> Your objective
Decide whether each statement agrees with the forum thread below, and answer yes or no, quoting the words from the thread that settle it. (a) jsoo reports that a plugin shows different dates under "Newest" and "Recently Updated." (b) Gocom supports a separate commenting place on the site in addition to the forum. (c) Gocom proposes making featured and updates into filters rather than main menu items.

> Document excerpt
━━━━━━━━━━━━━━━━━━━━━━━━━━━━━━

At this stage I’m interested in hearing others thoughts. What functionality should be included? Another filter to add to the list? Did I forget anything?

Last edited by nemoorange (2009-11-21 22:05:05)


Txp admin themes | dropshado.ws – a blog for design noobs like me

Offline

#2 2009-11-21 22:42:50

jsoo
Plugin Author
From: NC, USA
Registered: 2004-11-15
Posts: 1,793
Website

Re: Textpattern.org v3.0 project

I think it looks great. That said, I have a couple of quibbles with the look (bearing in mind I am no designer). The search button seems to stick out as not matching somehow. I think it’s both the choice of font and font color that give this impression. And I don’t care for the darker double underline under non-selected submenu items. Can’t say why, just a preference.

Any given plugin seems to show the same date whether listed by “Newest” or “Recently Updated”.

I think a much more compact listing would work better for “Authors”, possibly with each author’s name linking to a separate page showing all that author’s plugins.

The shaded bars on the “Tags” listing are a clever way to indicate how many items.

All in all, great work — thanks.


Code is topiary

Offline

#3 2009-11-21 23:10:56

Gocom
Developer Emeritus
From: Helsinki, Finland
Registered: 2006-07-14
Posts: 4,533
Website

Re: Textpattern.org v3.0 project

Nice design :)

Not sure if Recently Updated or Featured should be there as main items.

For instance it’s impossible to select featured plugins. Will some judge them or will they work on statics? If they work on statics, then featured will become more and more featured when time passes by (look at Firefox addon pages for example, meh). If judge selects most featured, then it’s just an opinion and tells nothing to the end-user (well, if you are mass-seeker, then you will love most featured and fame wars).

Recently updated… How many of us actually updates the site or keeps up with dates. If the automatic repo system comes in place then that might even work, but as it currently is, I’m just seeing people that are lost by just looking at the page that doesn’t tell the reality.

Commenting: forum. Don’t see point in that alternative commenting place which makes double work for plugin authors, especially when ppl comment there, they won’t read the forum posts, leading into multiple same questions. And that’s annoying.

If I were you, I would make stuff like featured, and updates filters instead of main menu items. So I could select a specific section (aka category) and sort those items by featured or update date, or publishing date.

Maybe alternative listing methods could be nice too. Like showing just the name of plugin, allowing the visitor to view more at once.

What I think the design currenlty misses is a huge donate button for devs and it puts too much pressure into the download button. Most of plugin authors want that the user visits their site, allowing them to make some cash or getting attention. And at same time publishing their source code to community.

━━━━━━━━━━━━━━━━━━━━━━━━━━━━━━

> Data extract

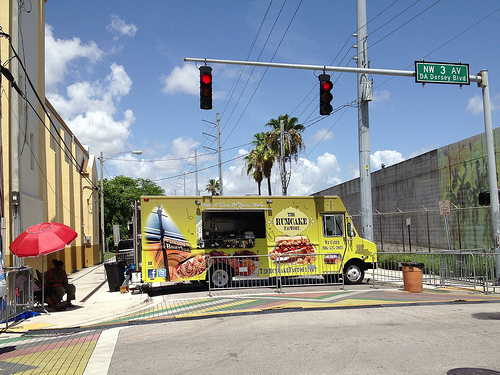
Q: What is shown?
A: Food truck.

━━━━━━━━━━━━━━━━━━━━━━━━━━━━━━

> Full solution
(a) No: "Any given plugin seems to show the same date whether listed by “Newest” or “Recently Updated”."
(b) No: "Commenting: forum. Don’t see point in that alternative commenting place which makes double work for plugin authors"
(c) Yes: "If I were you, I would make stuff like featured, and updates filters instead of main menu items."